Nie Zhiyong, Zhang Yajiao, Chen Jia, Lin Ying, Wu Bidong, Dong Yuan, Feng Jianlin, Liu Qin, Xie Jianwei
State Key Laboratory of Toxicology and Medical Countermeasures, and Laboratory of Toxicant Analysis, Institute of Pharmacology and Toxicology, Academy of Military Medical Sciences, 27 Taiping Road, Haidian District, Beijing, 100850, China.
Anal Bioanal Chem. 2014 Aug;406(21):5203-12. doi: 10.1007/s00216-014-7916-3. Epub 2014 Jun 13.
A highly sensitive method for the determination of sulfur mustard (SM) metabolites thiodiglycol (TDG) and thiodiglycol sulfoxide (TDGO) in urine was established and validated using isotope-dilution negative-ion chemical ionization (NICI) gas chromatography-mass spectrometry (GC-MS). TDGO in the samples was reduced with TiCl3, and then determined together with TDG as a single analyte. The sample preparation procedures, including two solid-phase-extraction (SPE) clean-up steps, were optimized to improve the sensitivity of the method. The limits of detection (LOD) for both TDG and TDG plus TDGO (TDG + TDGO) were 0.1 ng mL(-1), and the limits of quantitation (LOQ) for both were 0.3 ng mL(-1). The method was used in a rabbit cutaneous SM exposure model. Domestic rabbits were exposed to neat liquid SM at three dosage levels (0.02, 0.05, and 0.15 LD50), and the urinary excretion of four species of hydrolysis metabolites, namely free TDG, free plus conjugated TDG (total TDG), free TDG + TDGO, and free plus conjugated TDG + TDGO (total TDG + TDGO), was evaluated to investigate the metabolic processes. The total urinary excretion profiles of the metabolites, including the peak time, time window, and dose-response and time-response relationships, were clarified. The results revealed that the concentrations of TDG and TDG + TDGO in the urine increased quickly and then decreased rapidly in the first two days after SM exposure. The cumulative amount of total TDG + TDGO excreted in urine during the first five days accounted for 0.5-1% of the applied dose of SM. It is also concluded that TDG and TDGO in urine existed mainly in free form, the levels of glucuronide and of sulfate conjugates of TDG or TDGO were very low, and most hydrolysis metabolites were present in the oxidized form (TDGO). The study indicates that the abnormal increase of TDG and TDGO excretion levels can be used as a diagnostic indicator and establishes a reference time-window for retrospective analysis and sampling after SM exposure.

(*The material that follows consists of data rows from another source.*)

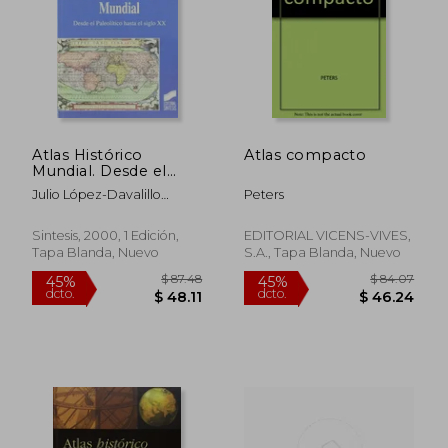
Atlas Histórico
Atlas compacto
Mundial. Desde el
Paleolítico Hasta el
Julio López-Davalillo
Peters
Siglo xx
Larrea
Sintesis, 2000, 1 Edición,
EDITORIAL VICENS-VIVES,
Tapa Blanda, Nuevo
S.A., Tapa Blanda, Nuevo
$ 87.48
$ 84.
45%
45%
dcto.
dcto.
$ 48.11
$ 46.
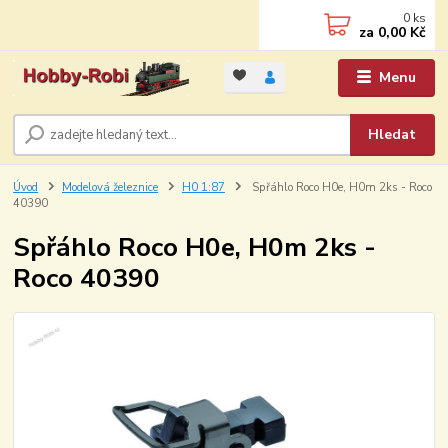
0
ks
za
0,00 Kč
Menu
Hledat
Úvod
Modelová železnice
H0 1:87
Spřáhlo Roco H0e, H0m 2ks - Roco
40390
Spřáhlo Roco H0e, H0m 2ks -
Roco 40390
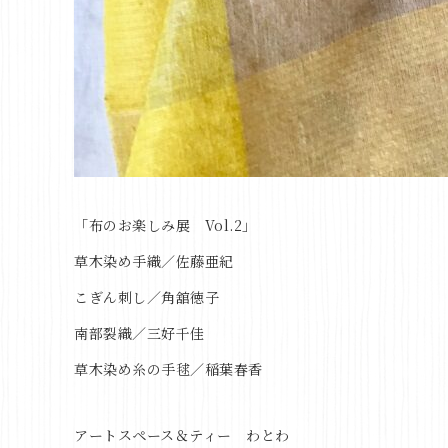
「布のお楽しみ展 Vol.2」
草木染め手織／佐藤亜紀
こぎん刺し／角舘徳子
南部裂織／三好千佳
草木染め糸の手毬／稲葉春香
アートスペース＆ティー わとわ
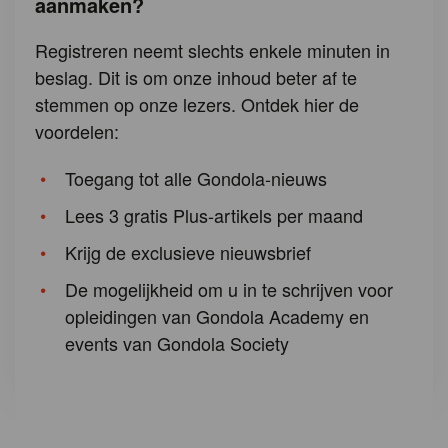
aanmaken?
Registreren neemt slechts enkele minuten in
beslag. Dit is om onze inhoud beter af te
stemmen op onze lezers. Ontdek hier de
voordelen:
Toegang tot alle Gondola-nieuws
Lees 3 gratis Plus-artikels per maand
Krijg de exclusieve nieuwsbrief
De mogelijkheid om u in te schrijven voor
opleidingen van Gondola Academy en
events van Gondola Society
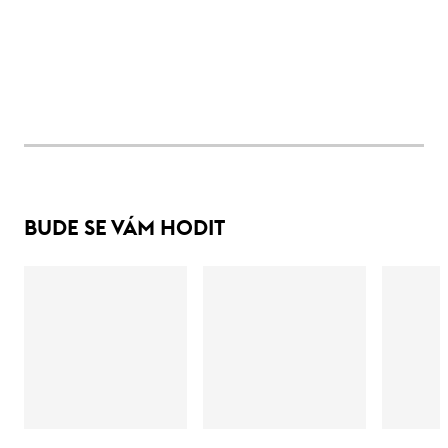
BUDE SE VÁM HODIT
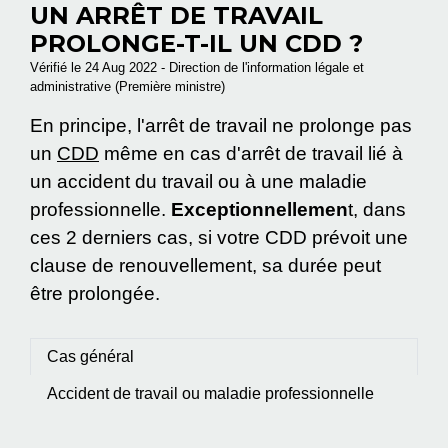
UN ARRÊT DE TRAVAIL
PROLONGE-T-IL UN CDD ?
Vérifié le 24 Aug 2022 - Direction de l'information légale et
administrative (Première ministre)
En principe, l'arrêt de travail ne prolonge pas
un
CDD
même en cas d'arrêt de travail lié à
un accident du travail ou à une maladie
professionnelle.
Exceptionnellemen
t, dans
ces 2 derniers cas, si votre CDD prévoit une
clause de renouvellement, sa durée peut
être prolongée.
Cas général
Accident de travail ou maladie professionnelle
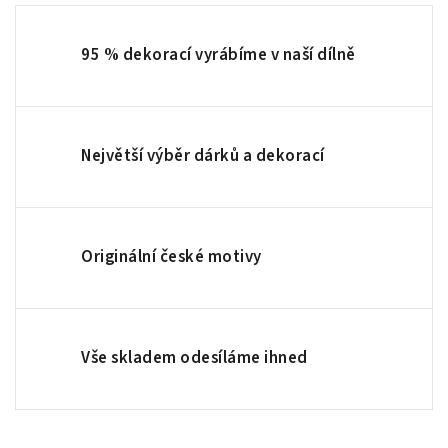
95 % dekorací vyrábíme v naší dílně
Největší výběr dárků a dekorací
Originální české motivy
Vše skladem odesíláme ihned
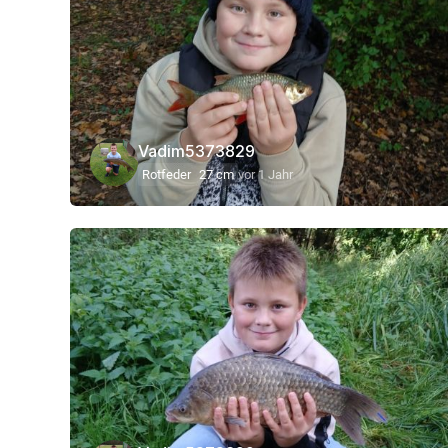
Vadim5373829
Rotfeder
27 cm
vor 1 Jahr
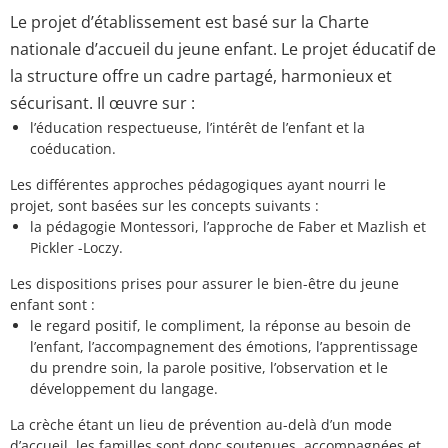
Le projet d’établissement est basé sur la Charte
nationale d’accueil du jeune enfant. Le projet éducatif de
la structure offre un cadre partagé, harmonieux et
sécurisant. Il œuvre sur :
l’éducation respectueuse, l’intérêt de l’enfant et la
coéducation.
Les différentes approches pédagogiques ayant nourri le
projet, sont basées sur les concepts suivants :
la pédagogie Montessori, l’approche de Faber et Mazlish et
Pickler -Loczy.
Les dispositions prises pour assurer le bien-être du jeune
enfant sont :
le regard positif, le compliment, la réponse au besoin de
l’enfant, l’accompagnement des émotions, l’apprentissage
du prendre soin, la parole positive, l’observation et le
développement du langage.
La crèche étant un lieu de prévention au-delà d’un mode
d’accueil, les familles sont donc soutenues, accompagnées et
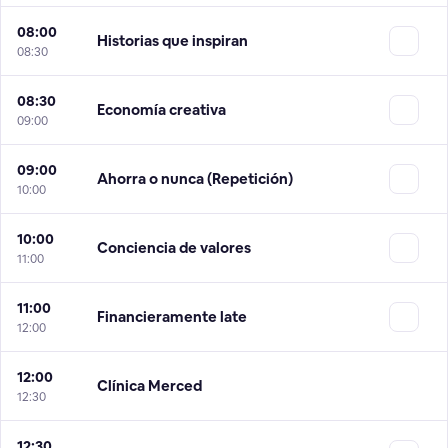
08:00
Historias que inspiran
08:30
08:30
Economía creativa
09:00
09:00
Ahorra o nunca (Repetición)
10:00
10:00
Conciencia de valores
11:00
11:00
Financieramente late
12:00
12:00
Clínica Merced
12:30
12:30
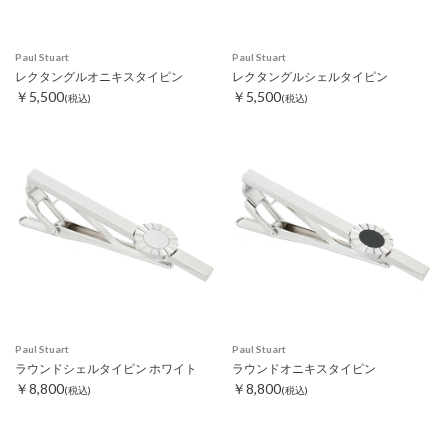
Paul Stuart
Paul Stuart
レクタングルオニキスタイピン
レクタングルシェルタイピン
￥5,500
￥5,500
(税込)
(税込)
Paul Stuart
Paul Stuart
ラウンドシェルタイピン ホワイト
ラウンドオニキスタイピン
￥8,800
￥8,800
(税込)
(税込)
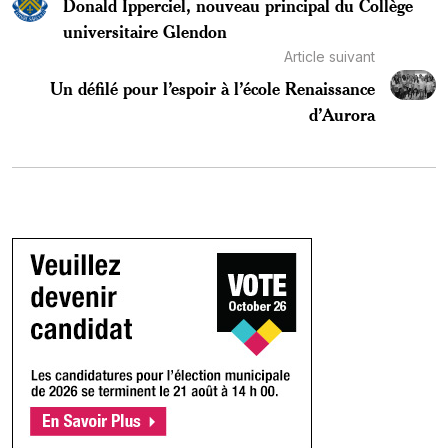
Donald Ipperciel, nouveau principal du Collège
universitaire Glendon
Article suivant
Un défilé pour l’espoir à l’école Renaissance
d’Aurora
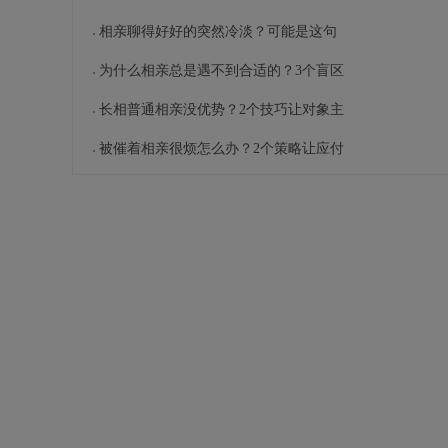
相亲聊得好好的突然冷淡？可能是这句
为什么相亲总是遇不到合适的？3个盲区
长相普通相亲没优势？2个技巧让对象主
被催着相亲很烦怎么办？2个策略让应付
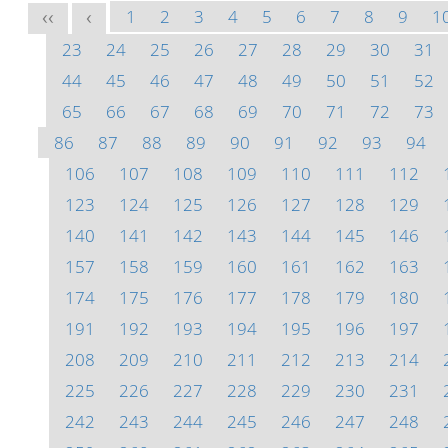
1
2
3
4
5
6
7
8
9
1
<<
<
23
24
25
26
27
28
29
30
31
44
45
46
47
48
49
50
51
52
65
66
67
68
69
70
71
72
73
86
87
88
89
90
91
92
93
94
106
107
108
109
110
111
112
123
124
125
126
127
128
129
140
141
142
143
144
145
146
157
158
159
160
161
162
163
174
175
176
177
178
179
180
191
192
193
194
195
196
197
208
209
210
211
212
213
214
225
226
227
228
229
230
231
242
243
244
245
246
247
248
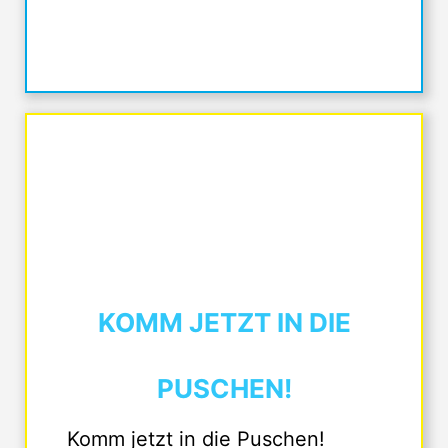
KOMM JETZT IN DIE
PUSCHEN!
Komm jetzt in die Puschen!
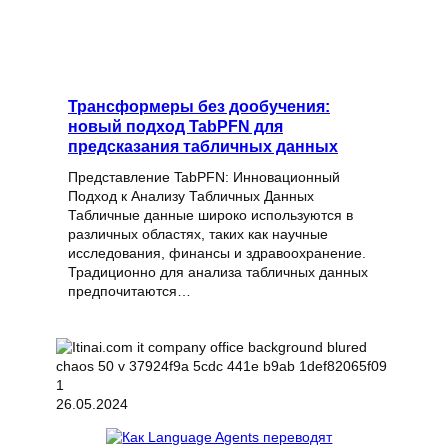
Трансформеры без дообучения:
новый подход TabPFN для
предсказания табличных данных
Представление TabPFN: Инновационный
Подход к Анализу Табличных Данных
Табличные данные широко используются в
различных областях, таких как научные
исследования, финансы и здравоохранение.
Традиционно для анализа табличных данных
предпочитаются…
26.05.2024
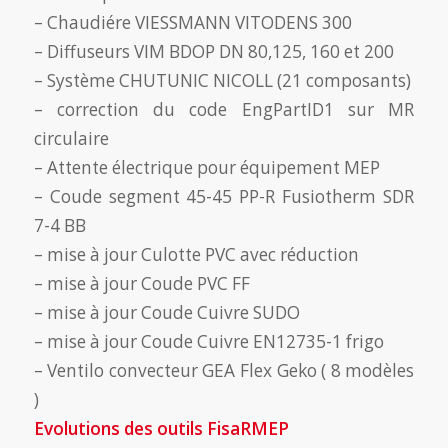
– Chaudiére VIESSMANN VITODENS 300
– Diffuseurs VIM BDOP DN 80,125, 160 et 200
– Système CHUTUNIC NICOLL (21 composants)
– correction du code EngPartID1 sur MR
circulaire
– Attente électrique pour équipement MEP
– Coude segment 45-45 PP-R Fusiotherm SDR
7-4 BB
– mise à jour Culotte PVC avec réduction
– mise à jour Coude PVC FF
– mise à jour Coude Cuivre SUDO
– mise à jour Coude Cuivre EN12735-1 frigo
– Ventilo convecteur GEA Flex Geko ( 8 modèles
)
Evolutions des outils FisaRMEP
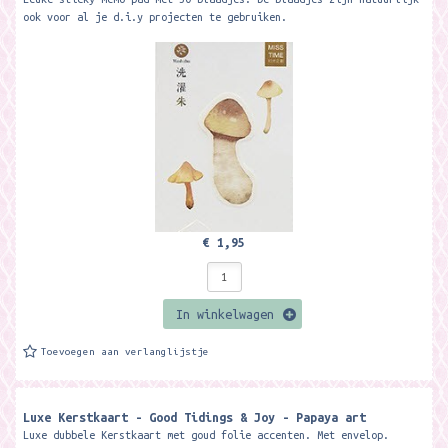
ook voor al je d.i.y projecten te gebruiken.
€ 1,95
In winkelwagen
Toevoegen aan verlanglijstje
Luxe Kerstkaart - Good Tidings & Joy - Papaya art
Luxe dubbele Kerstkaart met goud folie accenten. Met envelop.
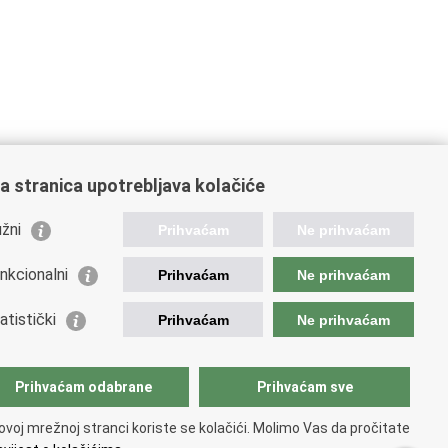
a stranica upotrebljava kolačiće
žni
Prihvaćam
Ne prihvaćam
nkcionalni
Prihvaćam
Ne prihvaćam
orisne poveznice
atistički
Prihvaćam
Ne prihvaćam
podarska diplomacija
atska gospodarska komora
atski izvoznici
Prihvaćam odabrane
Prihvaćam sve
atska udruga poslodavaca
atska obrtnička komora
ovoj mrežnoj stranci koriste se kolačići. Molimo Vas da pročitate
opska komisija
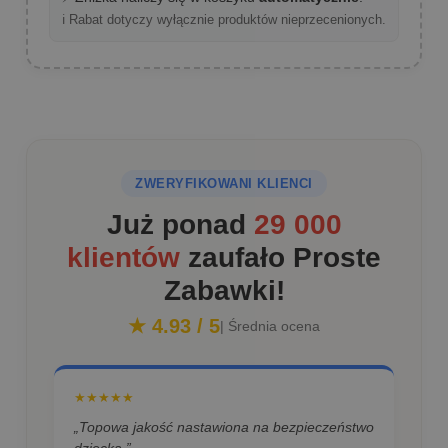
ℹ️ Rabat dotyczy wyłącznie produktów nieprzecenionych.
ZWERYFIKOWANI KLIENCI
Już ponad
29 000
klientów
zaufało Proste
Zabawki!
★ 4.93 / 5
| Średnia ocena
★★★★★
„Topowa jakość nastawiona na bezpieczeństwo
dziecka.”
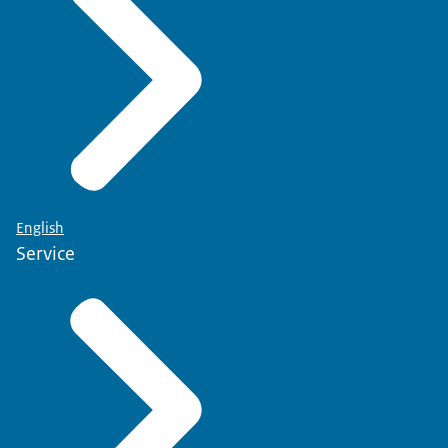
English
Service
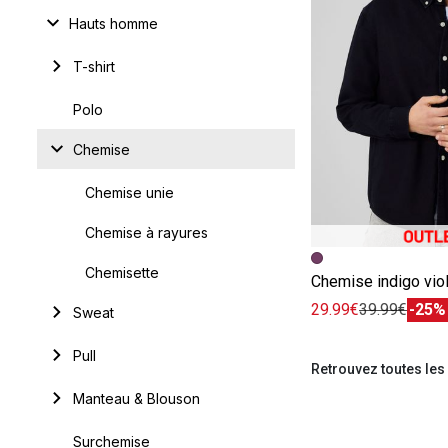
Hauts homme
T-shirt
Polo
Chemise
Chemise unie
Chemise à rayures
Image précédent
Image suivante
Chemisette
Chemise indigo vio
29.99€
39.99€
-25%
Sweat
Pull
Retrouvez toutes le
Manteau & Blouson
Surchemise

建立了一种高灵敏度的方法,用于测定尿液中的硫芥(SM)代谢物硫二甘醇(TDG)和硫二甘醇亚砜(TDGO),并采用同位素稀释负离子化学电离(NICI)气相色谱 - 质谱联用(GC - MS)对该方法进行了验证。样品中的TDGO用TiCl₃还原,然后与TDG作为单一分析物一起测定。对包括两个固相萃取(SPE)净化步骤在内的样品制备程序进行了优化,以提高该方法的灵敏度。TDG和TDG加TDGO(TDG + TDGO)的检测限(LOD)均为0.1 ng mL⁻¹,两者的定量限(LOQ)均为0.3 ng mL⁻¹。该方法用于兔皮肤SM暴露模型。将家兔暴露于三种剂量水平(0.02、0.05和0.15 LD50)的纯液体SM中,评估四种水解代谢物(即游离TDG、游离加结合TDG(总TDG)、游离TDG + TDGO和游离加结合TDG + TDGO(总TDG + TDGO))的尿排泄情况,以研究代谢过程。明确了代谢物的总尿排泄谱,包括峰值时间、时间窗以及剂量 - 反应和时间 - 反应关系。结果表明,SM暴露后的前两天,尿液中TDG和TDG + TDGO的浓度迅速升高,然后迅速下降。前五天尿液中排泄的总TDG + TDGO累积量占SM给药剂量的0.5 - 1%。还得出结论,尿液中的TDG和TDGO主要以游离形式存在,TDG或TDGO的葡萄糖醛酸苷和硫酸盐结合物水平非常低,并且大多数水解代谢物以氧化形式(TDGO)存在。该研究表明,TDG和TDGO排泄水平的异常升高可作为诊断指标,并为SM暴露后的回顾性分析和采样建立了参考时间窗。